Adding a Package to FreedomBox: GlobaLeaks

Summary
We run the GlobaLeaks Whistleblowing Project, nowadays used by thousands of organisation in the world for anonymous reporting projects, and would really love to be able to ship a GlobaLeaks hardware appliance to facilitate NGOs and investigative journos to avoid using a Cloud VPS, but rather than own the infrastructure.

FreedomBox seems like a project with which we share a lot of ethical values and technical components.

GlobaLeaks is actually supported and tested on Ubuntu 18.04, it used to be packaged also for various Debian edition.

If we would love to bring GlobaLeaks package on FreedomBo:

  1. What’s the process/procedure to decide whenever to include it or not?

  2. Would it make sense to have the package published on our own repository, included in FreedomBox apt source list, or to deploy it on FreedomBox repo?

  3. Do you have any continuous integration and build with which we would need to connect to?

GlobaLeaks do provide integration with Tor (it starts it automatically, generate Onion Services V3, etc, etc) using txtorconn and use and embedded Twisted Web Server (also with LetsEncrypt support for HTTPS), how this would conflict with the existing web server and what would be the best way to integrate it?

Fabio

1 Like

Thanks for sharing your proposal with us, @fpietrosanti. It is nice to e-meet you. My name is Danny, and I work at the FreedomBox Foundation.

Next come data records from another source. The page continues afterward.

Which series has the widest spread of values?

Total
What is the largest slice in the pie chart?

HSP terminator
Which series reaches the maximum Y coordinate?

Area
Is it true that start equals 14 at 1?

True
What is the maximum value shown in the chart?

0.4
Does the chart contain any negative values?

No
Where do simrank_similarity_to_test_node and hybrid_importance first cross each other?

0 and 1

App integration in the FreedomBox project is governed less by a strict procedure than it is by a set of highly functional norms. Typically, integration of an app is driven by one or two developers who are enthusiastic about a given app. Once a developer wants to integrate an application, they propose is to one of our lead developers, like @sunil, and it is discussed with the broader team. If an app seems like a good candidate, then the developer can begin integrating it (e.g. I believe this is how MLDonkey was integrated). Sometimes, there is significant disagreement about an app (e.g. the Wordpress server software); in these cases, we often move on to other tasks about which there is greater agreement.

Sometimes, we make it a goal to integrate an app even if there is not a particular developer who has volunteered to integrate it. One example an email server. Usually, apps like this make it to our To-Do list because our core team determines that they are so high-priority as to warrant everyone’s time.

It would make sense to have the package published to the Debian ecosystem. As Stefano mentioned on Twitter, the biggest roadblock for your project is that it is not fully available in Debian. FreedomBox is a Debian pure blend–so it needs all of the requisite packages of a given app to be within the Debian repositories.

As you know, packaging an app within Debian is a long process. And once it is done, someone needs to maintain the packages in Debian in the long-term. Finding someone who is willing and able to do those things would be important. You may find some luck poking around the Debian world to ask if anyone would assist with packaging your app fully within Debian.

The latest Stable version was just released last week, and the next stable image won’t be released until 2021. Thus, any new apps integrated in FreedomBox would be only be available in the unstable and testing versions of our software. It may be possible to port new apps to the stable version using Debian Backports, but that is an issue we would figure out when we come to it.

My general sense is that your project is very exciting. If it becomes an app on FreedomBox, then we would have a use case which empowers journalists and their most vulnerable sources. I believe that this use case fits well with FreedomBox’s intended purpose.

But ultimately, integration is an issue that our developers would need to discuss. I hope they will share their thoughts in this thread.